In most Internet publishing scenarios – particularly weblog and wiki approaches – collaboration happens at the very end of this process. Weblog entries only generate comments and links once they’re posted, and wiki entries are available for modification only after they’ve been published for the first time. That’s because weblogs evolved from the personal publishing paradigm, and although wikis have long been group-oriented, an entry in a public wiki like Wikipedia is available for public collaboration from the very moment it is created, not once it has been “published” officially.

So what we’re looking for in GroupEdit is a tool that supports the pre-publishing process, long before the public ever sees the end result. We don’t want a sausage, we want a sausage stuffer. And yes, the back-and-forth that results in a well-written, well-edited, thoroughly proofed publication is a case of sausage making – it isn’t always pretty, and it’s not something that most publications want exposed to readers. Although I haven’t been deeply involved in Wikipedia, my impression is that the manufacturing of a controversial Wikipedia entry reveals quite a bit of the sausage making, and while that may be fine for Wikipedia, it’s not something most publications want to do.

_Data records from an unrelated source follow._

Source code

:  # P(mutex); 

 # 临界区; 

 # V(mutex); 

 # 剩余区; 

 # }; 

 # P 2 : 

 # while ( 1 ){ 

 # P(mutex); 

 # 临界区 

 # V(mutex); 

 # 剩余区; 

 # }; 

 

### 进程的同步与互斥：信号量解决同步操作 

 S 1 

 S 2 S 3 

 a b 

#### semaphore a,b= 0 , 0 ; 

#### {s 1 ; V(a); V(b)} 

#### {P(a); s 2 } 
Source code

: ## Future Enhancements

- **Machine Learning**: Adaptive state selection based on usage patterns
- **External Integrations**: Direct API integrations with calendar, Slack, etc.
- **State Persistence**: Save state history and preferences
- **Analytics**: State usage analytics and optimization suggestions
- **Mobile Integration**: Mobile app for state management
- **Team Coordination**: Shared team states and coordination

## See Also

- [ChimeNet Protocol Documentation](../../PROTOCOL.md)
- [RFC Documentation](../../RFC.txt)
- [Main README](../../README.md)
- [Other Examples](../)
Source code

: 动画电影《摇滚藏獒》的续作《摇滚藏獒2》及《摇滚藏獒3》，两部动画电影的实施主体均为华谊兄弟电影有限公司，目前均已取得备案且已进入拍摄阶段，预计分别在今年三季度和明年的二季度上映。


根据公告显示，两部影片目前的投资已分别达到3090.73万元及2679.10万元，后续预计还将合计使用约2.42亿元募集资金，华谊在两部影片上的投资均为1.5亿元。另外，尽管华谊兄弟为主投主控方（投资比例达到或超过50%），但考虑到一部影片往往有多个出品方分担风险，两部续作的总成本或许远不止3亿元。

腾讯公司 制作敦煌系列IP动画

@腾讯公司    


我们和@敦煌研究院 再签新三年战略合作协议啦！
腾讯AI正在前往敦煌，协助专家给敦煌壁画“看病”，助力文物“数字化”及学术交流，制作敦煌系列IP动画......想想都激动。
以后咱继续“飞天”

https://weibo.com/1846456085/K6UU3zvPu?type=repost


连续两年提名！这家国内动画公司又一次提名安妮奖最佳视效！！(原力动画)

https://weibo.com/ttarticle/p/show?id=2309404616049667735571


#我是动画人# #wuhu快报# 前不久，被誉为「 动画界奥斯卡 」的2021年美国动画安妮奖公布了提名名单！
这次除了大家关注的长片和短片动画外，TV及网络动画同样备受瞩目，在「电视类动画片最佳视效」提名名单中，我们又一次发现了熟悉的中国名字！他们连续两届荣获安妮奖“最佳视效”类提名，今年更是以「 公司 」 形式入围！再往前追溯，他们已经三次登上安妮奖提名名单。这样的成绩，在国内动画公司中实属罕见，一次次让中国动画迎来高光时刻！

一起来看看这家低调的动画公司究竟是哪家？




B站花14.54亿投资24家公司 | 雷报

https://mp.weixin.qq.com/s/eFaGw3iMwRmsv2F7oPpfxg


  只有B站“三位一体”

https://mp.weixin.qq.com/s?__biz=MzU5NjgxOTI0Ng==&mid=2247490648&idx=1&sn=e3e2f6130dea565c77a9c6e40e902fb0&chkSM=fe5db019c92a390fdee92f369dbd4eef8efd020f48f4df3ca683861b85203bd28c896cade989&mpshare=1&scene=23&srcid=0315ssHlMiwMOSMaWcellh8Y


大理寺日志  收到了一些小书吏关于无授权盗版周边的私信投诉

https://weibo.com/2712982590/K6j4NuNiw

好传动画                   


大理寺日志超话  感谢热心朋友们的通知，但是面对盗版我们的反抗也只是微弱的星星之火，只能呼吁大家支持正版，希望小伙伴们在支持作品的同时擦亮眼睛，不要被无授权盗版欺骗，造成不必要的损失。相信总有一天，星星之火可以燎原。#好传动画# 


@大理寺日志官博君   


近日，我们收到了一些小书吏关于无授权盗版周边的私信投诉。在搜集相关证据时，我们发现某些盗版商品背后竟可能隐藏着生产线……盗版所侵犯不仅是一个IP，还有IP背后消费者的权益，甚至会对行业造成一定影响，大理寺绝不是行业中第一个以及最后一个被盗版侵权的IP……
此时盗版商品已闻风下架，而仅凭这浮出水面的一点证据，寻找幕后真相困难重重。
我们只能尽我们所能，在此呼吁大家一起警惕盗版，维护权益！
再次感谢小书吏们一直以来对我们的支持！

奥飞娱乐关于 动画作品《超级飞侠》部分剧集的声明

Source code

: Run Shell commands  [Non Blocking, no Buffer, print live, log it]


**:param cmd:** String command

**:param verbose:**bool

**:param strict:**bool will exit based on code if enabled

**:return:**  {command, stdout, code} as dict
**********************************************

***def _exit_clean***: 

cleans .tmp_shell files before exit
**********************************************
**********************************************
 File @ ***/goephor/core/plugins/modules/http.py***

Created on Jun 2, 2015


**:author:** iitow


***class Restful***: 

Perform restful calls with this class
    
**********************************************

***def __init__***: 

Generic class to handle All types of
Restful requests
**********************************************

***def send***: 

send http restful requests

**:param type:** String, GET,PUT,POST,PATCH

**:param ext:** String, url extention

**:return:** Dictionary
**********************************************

I say all this as a way of explaining the more basic reason why tools that enable Web publishing, like weblog utilities, wikis, and even programs like Macromedia Contribute, never quite provide what we’re looking for. All of them are tweaked to support that final aspect of the publishing process, rather than the early steps when a document is moving back and forth rapidly (and the more rapidly the better, though current tools hamper quick transitions tremendously) between an author and one or more editors.

The program that comes the closest to meeting our needs is probably Adobe InCopy, which integrates with InDesign to enable writers to work more fluidly with text that’s destined for InDesign layouts. Although InCopy would seem to have many of the basic features we want, it falls down in being focused primarily on integration with InDesign and on collaboration between writers and designers, not writers and editors. Plus, at $250 per copy, it’s not something we or Macworld could afford to provide to freelance writers.

Return to the RFP — Therefore I would once again encourage everyone to take a look at our RFP in QuickTopic Document Review, both with an eye toward making comments that could help refine or enhance the proposal and toward alerting Macintosh developers who might be interested in working on such a project or who might even have code that would benefit from features along the lines of those we outline in the RFP. The comments and discussions that the RFP has spawned so far have been helpful and are exactly what we hoped it would bring out. We’re looking forward to keeping the dialogue going and hopefully getting something along the lines of GroupEdit into development.